━━ QUOTED PASSAGE ━━

Total revenue for the six months ended June 30, 2008 increased by $417,923 or by 11% to $4,359,714 from $3,941,791 for the comparable period in 2007.  


Commission revenue increased by $390,227 or 11% to $3,800,477 from $3,410,250 for the comparable period in 2007.  This increase was principally due to an increase in insurance and mutual fund business in the first and second quarter of 2008.


Interest income decreased by $64,100 or 34% during the six months ended June 30, 2008 compared to the same period in 2007.  This decrease in interest earned from margin accounts and customer accounts held by our clearing agent is due primarily to a decrease in the Company’s marginal rate received on these accounts and the overall declining short-term rates in the market place primarily during the first quarter.  As noted above, the Company experienced an improvement in margin during the second quarter.


Fees from clearing transaction charges and other income increased by $91,796 or 27% for the six months ended June 30, 2008 compared to the same period in 2007.  This increase is also due to the increase in transactional fees.



-9-



Total operating expenses for the six months ended June 30, 2008 increased by $249,944 or 6% to $4,258,782 from $4,008,838 for the same period in 2007.  The increased expense was due primarily to the increase in commissions paid to brokers.


Commissions to brokers increased by $204,145 or 7% to $3,173,093 for the six months ended June 30, 2008 from $2,968,948 in the prior year.  This increase coincides with the increase in commission revenue during the quarter.


Clearing costs increased by $13,081 or 21% to $74,430 for the six months ended June 30, 2008 from $61,349 in the prior year.   As a percentage of commission income clearing costs were 2.0% in 2008 compared to 1.8% in 2007.    The Company received a one time credit of $57,871in the second quarter of 2007, as a result of certain transactions that were inadvertently charged twice due to a system programming error at the clearing house.  This issue has since been rectified.

━━━

TASK 1: Copy the stretch of the six-month financial results from "Total revenue for" through "from $3,941,791 for the comparable period in 2007.", switching "Total revenue" for "Gross revenue".
TASK 2: Translate this sentence from the six-month financial results into Spanish: "The increased expense was due primarily to the increase in commissions paid to brokers."
The records have no connection to the text.

━━ MATERIAL SHOWN ━━

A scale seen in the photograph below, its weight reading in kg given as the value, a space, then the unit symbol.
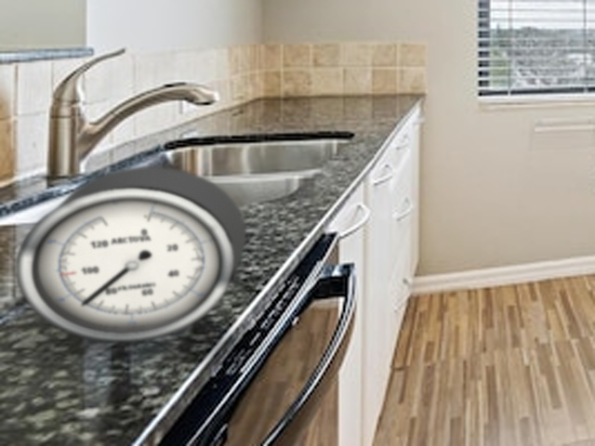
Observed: 85 kg
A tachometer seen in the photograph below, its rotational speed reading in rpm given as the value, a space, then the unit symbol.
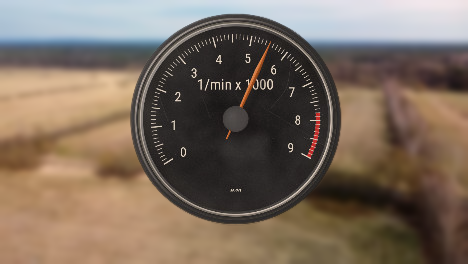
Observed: 5500 rpm
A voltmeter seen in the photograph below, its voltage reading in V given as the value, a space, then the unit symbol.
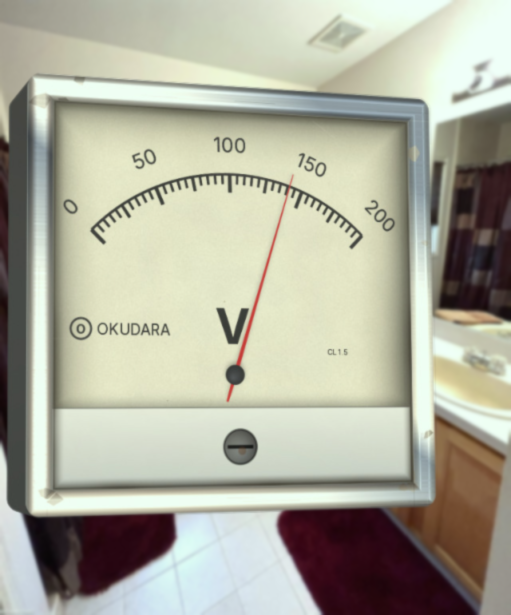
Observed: 140 V
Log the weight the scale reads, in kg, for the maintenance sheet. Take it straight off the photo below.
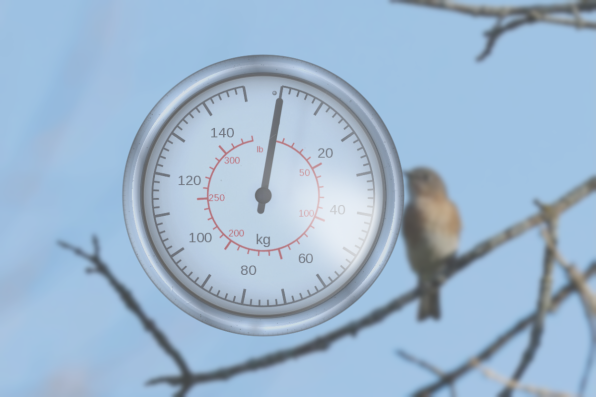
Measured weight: 0 kg
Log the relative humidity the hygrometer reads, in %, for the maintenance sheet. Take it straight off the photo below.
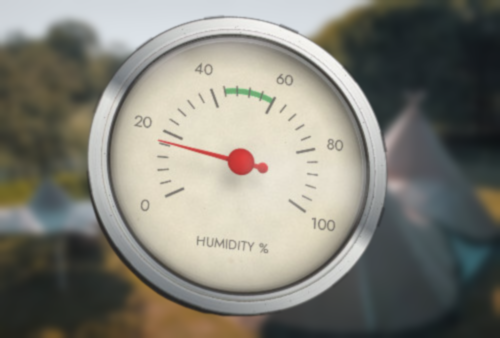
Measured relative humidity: 16 %
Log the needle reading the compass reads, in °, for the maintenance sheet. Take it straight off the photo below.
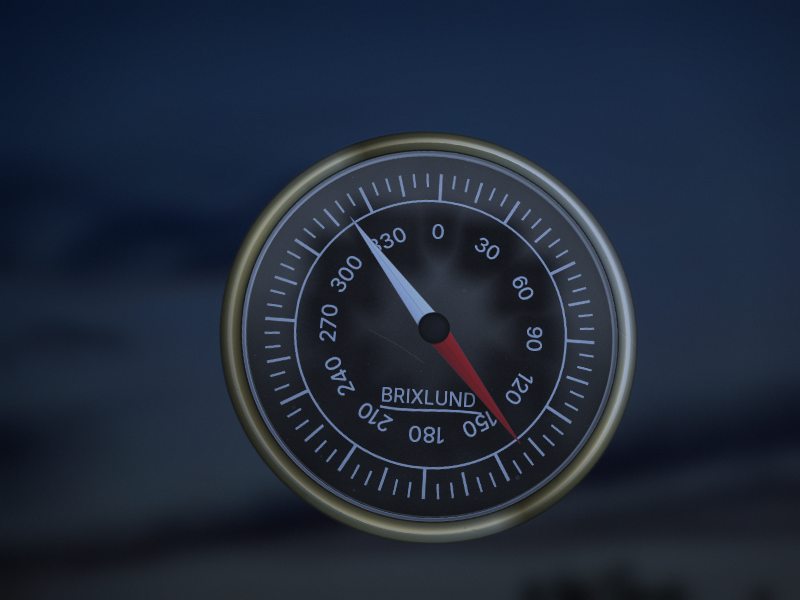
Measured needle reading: 140 °
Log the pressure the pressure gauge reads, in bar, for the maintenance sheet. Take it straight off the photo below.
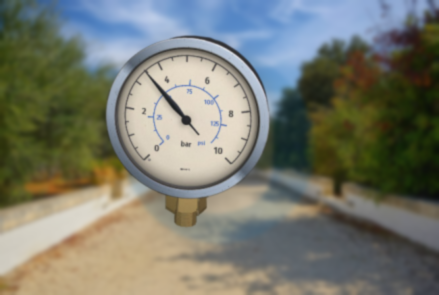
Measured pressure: 3.5 bar
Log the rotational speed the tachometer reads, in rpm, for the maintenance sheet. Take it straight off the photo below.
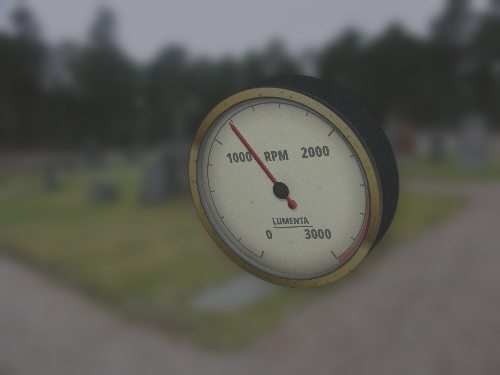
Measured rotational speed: 1200 rpm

━━━

WORKED SOLUTION 1:
Gross revenue for the six months ended June 30, 2008 increased by $417,923 or by 11% to $4,359,714 from $3,941,791 for the comparable period in 2007.

WORKED SOLUTION 2: El aumento de los gastos se debió principalmente al incremento de las comisiones pagadas a los corredores.